> **AIM OF THE TASK**
Where a line of the records contains the word "middle", show that line.

-- EXTRACTED ENTRIES follows --

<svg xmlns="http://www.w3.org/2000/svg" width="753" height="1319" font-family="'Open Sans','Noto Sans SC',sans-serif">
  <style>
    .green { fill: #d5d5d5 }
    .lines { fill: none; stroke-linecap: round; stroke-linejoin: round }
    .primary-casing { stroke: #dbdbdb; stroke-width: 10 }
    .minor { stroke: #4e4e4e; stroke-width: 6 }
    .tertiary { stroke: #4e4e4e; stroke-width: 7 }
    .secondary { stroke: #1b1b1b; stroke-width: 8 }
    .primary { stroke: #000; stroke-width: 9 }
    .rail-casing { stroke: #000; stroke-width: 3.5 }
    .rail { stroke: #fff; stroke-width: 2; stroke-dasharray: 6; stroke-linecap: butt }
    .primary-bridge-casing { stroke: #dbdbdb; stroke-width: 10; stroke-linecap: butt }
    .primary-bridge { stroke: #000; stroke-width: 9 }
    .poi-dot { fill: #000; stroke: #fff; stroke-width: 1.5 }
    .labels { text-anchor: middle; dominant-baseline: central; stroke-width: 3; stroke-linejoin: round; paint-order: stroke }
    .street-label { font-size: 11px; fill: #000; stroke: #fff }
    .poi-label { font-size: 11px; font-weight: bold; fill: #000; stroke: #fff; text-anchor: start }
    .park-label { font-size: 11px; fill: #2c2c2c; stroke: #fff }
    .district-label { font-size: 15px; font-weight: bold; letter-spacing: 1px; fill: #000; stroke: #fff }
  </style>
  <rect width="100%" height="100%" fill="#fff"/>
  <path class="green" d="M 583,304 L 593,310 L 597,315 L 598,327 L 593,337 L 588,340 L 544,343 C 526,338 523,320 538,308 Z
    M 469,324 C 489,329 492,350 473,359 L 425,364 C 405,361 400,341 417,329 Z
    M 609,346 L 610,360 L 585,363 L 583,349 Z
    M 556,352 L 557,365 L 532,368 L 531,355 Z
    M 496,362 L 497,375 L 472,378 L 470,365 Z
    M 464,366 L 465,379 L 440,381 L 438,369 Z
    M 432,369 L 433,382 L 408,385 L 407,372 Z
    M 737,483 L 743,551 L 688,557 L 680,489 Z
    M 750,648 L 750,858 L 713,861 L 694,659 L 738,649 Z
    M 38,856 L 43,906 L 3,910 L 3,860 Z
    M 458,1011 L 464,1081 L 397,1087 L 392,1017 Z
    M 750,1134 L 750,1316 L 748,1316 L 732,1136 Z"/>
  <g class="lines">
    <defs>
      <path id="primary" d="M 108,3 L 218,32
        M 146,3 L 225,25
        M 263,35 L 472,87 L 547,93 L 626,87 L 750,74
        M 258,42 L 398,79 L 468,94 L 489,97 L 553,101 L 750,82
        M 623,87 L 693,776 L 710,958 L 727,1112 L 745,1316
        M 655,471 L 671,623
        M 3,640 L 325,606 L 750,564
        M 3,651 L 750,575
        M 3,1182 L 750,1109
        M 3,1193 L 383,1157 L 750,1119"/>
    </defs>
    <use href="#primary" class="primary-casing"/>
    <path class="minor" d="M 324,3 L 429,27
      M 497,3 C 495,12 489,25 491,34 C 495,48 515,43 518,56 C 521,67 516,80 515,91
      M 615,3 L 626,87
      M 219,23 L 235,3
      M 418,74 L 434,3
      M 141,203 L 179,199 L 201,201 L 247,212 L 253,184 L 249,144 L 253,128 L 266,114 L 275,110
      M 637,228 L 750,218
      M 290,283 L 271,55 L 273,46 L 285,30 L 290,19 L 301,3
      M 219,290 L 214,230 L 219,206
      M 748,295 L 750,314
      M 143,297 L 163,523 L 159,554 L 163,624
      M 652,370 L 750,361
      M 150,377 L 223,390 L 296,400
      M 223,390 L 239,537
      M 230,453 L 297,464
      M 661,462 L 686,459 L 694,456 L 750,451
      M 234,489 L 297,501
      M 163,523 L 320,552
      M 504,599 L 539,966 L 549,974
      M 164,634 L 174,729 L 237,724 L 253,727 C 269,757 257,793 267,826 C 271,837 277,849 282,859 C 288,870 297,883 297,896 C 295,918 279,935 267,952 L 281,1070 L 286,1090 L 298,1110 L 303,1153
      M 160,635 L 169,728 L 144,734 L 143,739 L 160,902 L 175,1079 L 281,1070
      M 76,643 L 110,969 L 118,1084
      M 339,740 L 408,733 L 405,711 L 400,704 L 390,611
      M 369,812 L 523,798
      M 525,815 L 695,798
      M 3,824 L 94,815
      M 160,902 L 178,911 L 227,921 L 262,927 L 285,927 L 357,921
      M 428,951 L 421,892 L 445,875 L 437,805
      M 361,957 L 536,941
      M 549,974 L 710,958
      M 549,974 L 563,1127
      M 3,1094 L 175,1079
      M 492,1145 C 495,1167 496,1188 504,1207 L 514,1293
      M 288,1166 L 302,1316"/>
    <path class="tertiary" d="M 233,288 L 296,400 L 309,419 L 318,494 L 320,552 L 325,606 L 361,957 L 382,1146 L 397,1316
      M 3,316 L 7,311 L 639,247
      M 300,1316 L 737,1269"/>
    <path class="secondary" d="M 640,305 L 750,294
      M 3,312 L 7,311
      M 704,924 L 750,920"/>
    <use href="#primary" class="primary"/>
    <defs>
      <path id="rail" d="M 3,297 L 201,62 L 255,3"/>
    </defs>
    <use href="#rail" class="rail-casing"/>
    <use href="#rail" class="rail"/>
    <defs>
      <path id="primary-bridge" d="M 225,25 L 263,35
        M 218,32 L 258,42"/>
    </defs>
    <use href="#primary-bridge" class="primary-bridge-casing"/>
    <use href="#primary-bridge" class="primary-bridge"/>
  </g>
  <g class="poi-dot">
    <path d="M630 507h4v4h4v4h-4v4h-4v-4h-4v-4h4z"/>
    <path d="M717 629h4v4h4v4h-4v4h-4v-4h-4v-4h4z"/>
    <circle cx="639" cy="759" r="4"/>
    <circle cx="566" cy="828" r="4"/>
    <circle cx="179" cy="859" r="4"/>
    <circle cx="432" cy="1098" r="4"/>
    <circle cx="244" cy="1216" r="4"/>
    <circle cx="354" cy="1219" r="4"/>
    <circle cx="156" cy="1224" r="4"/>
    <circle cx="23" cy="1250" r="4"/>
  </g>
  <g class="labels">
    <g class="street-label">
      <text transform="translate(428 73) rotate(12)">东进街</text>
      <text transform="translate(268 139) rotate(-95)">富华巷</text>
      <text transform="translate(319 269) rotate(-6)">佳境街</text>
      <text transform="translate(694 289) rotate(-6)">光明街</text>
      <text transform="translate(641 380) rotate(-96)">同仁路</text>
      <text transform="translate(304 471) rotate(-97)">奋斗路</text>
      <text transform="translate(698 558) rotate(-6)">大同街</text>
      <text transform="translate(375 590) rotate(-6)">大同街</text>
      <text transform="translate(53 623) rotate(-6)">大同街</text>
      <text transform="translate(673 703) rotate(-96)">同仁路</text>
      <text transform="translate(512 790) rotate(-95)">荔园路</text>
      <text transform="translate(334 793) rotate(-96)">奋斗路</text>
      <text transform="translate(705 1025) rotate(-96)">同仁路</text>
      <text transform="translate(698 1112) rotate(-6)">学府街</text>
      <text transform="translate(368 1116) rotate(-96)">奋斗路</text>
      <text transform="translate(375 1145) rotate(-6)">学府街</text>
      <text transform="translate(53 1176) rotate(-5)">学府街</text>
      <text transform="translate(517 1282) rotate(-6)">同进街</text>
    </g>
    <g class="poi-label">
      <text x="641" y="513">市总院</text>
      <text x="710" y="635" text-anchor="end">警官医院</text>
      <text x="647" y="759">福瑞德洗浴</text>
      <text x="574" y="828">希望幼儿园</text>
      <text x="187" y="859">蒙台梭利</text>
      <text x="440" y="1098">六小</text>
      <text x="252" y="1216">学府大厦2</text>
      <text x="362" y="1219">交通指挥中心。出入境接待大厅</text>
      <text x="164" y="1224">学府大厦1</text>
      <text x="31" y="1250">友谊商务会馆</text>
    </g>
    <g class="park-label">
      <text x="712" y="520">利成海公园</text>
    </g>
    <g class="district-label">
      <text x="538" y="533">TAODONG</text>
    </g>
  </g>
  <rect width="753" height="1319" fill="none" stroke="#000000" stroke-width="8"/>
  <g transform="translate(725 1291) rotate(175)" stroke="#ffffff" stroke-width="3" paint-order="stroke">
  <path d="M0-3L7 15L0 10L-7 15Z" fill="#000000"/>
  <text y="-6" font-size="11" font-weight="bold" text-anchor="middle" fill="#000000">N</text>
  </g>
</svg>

-- EXTRACTED ENTRIES concluded --

> **OUTPUT FOR THIS EXERCISE**
    .labels { text-anchor: middle; dominant-baseline: central; stroke-width: 3; stroke-linejoin: round; paint-order: stroke }
  <text y="-6" font-size="11" font-weight="bold" text-anchor="middle" fill="#000000">N</text>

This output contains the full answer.